## EXERCISE PROMPT
Transcribe all of the data verbatim, please, and leave out its pictures.

## STORED DATA
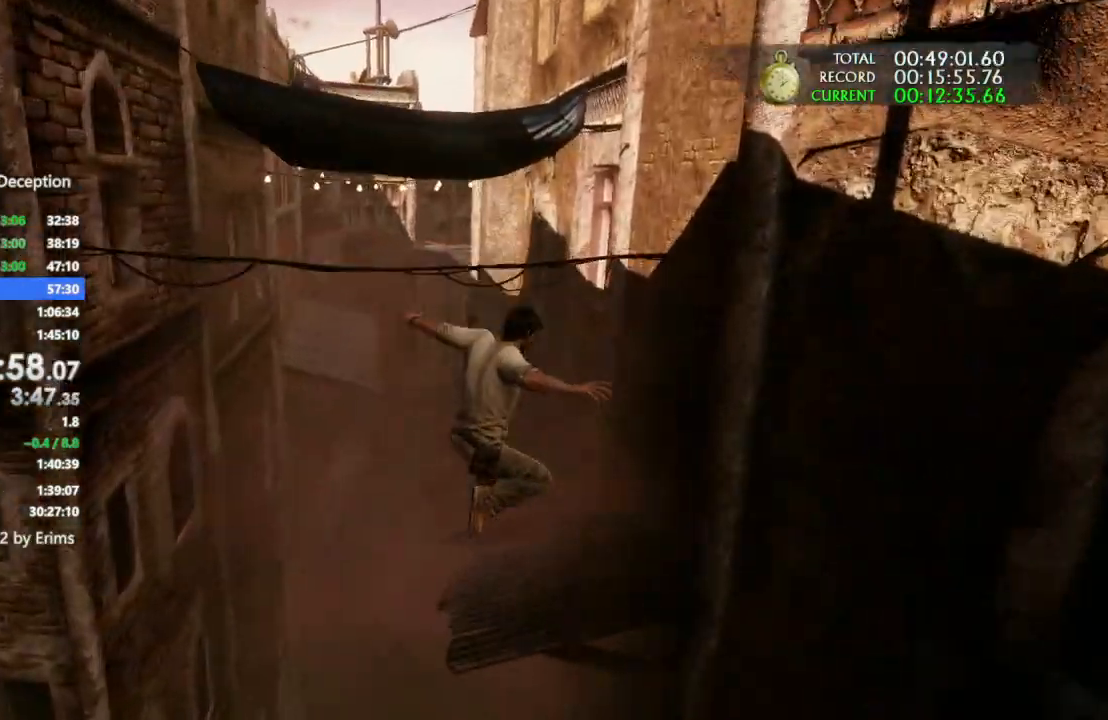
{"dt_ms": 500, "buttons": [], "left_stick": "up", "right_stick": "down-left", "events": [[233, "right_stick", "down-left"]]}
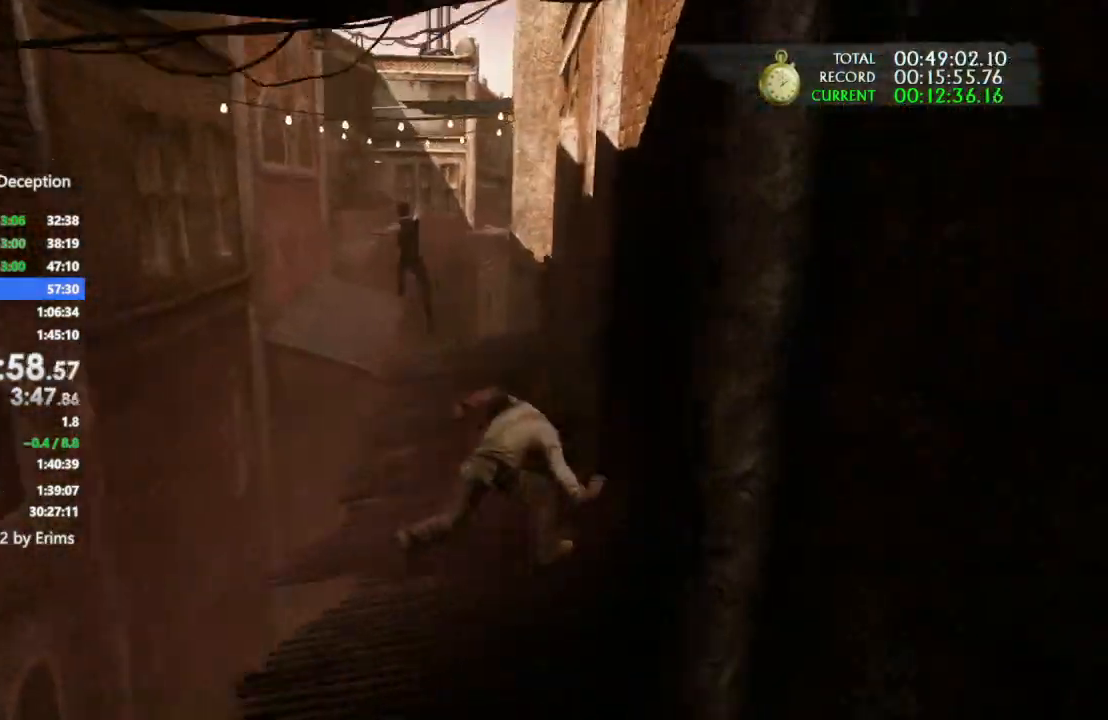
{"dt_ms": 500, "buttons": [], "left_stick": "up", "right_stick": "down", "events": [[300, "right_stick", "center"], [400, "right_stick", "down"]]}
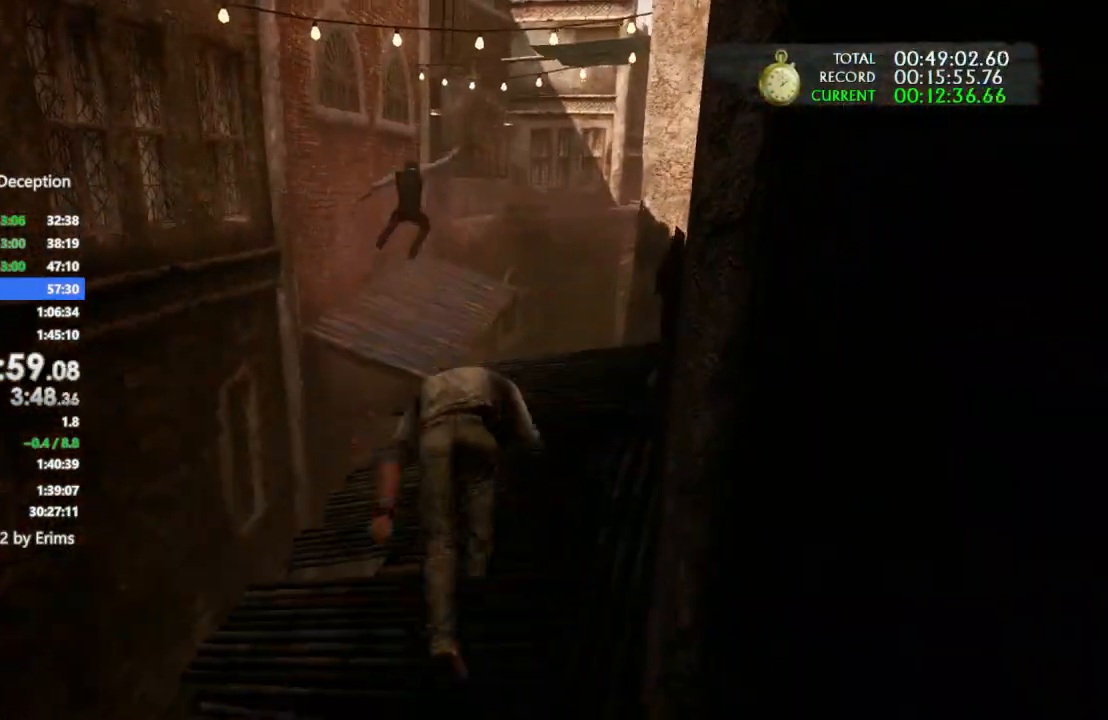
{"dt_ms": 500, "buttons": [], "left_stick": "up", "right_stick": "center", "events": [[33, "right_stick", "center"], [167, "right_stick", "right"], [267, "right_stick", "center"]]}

## RESULT FOR THIS EXERCISE
{"dt_ms": 500, "buttons": [], "left_stick": "up", "right_stick": "down-left", "events": [[233, "right_stick", "down-left"]]}
{"dt_ms": 500, "buttons": [], "left_stick": "up", "right_stick": "down", "events": [[300, "right_stick", "center"], [400, "right_stick", "down"]]}
{"dt_ms": 500, "buttons": [], "left_stick": "up", "right_stick": "center", "events": [[33, "right_stick", "center"], [167, "right_stick", "right"], [267, "right_stick", "center"]]}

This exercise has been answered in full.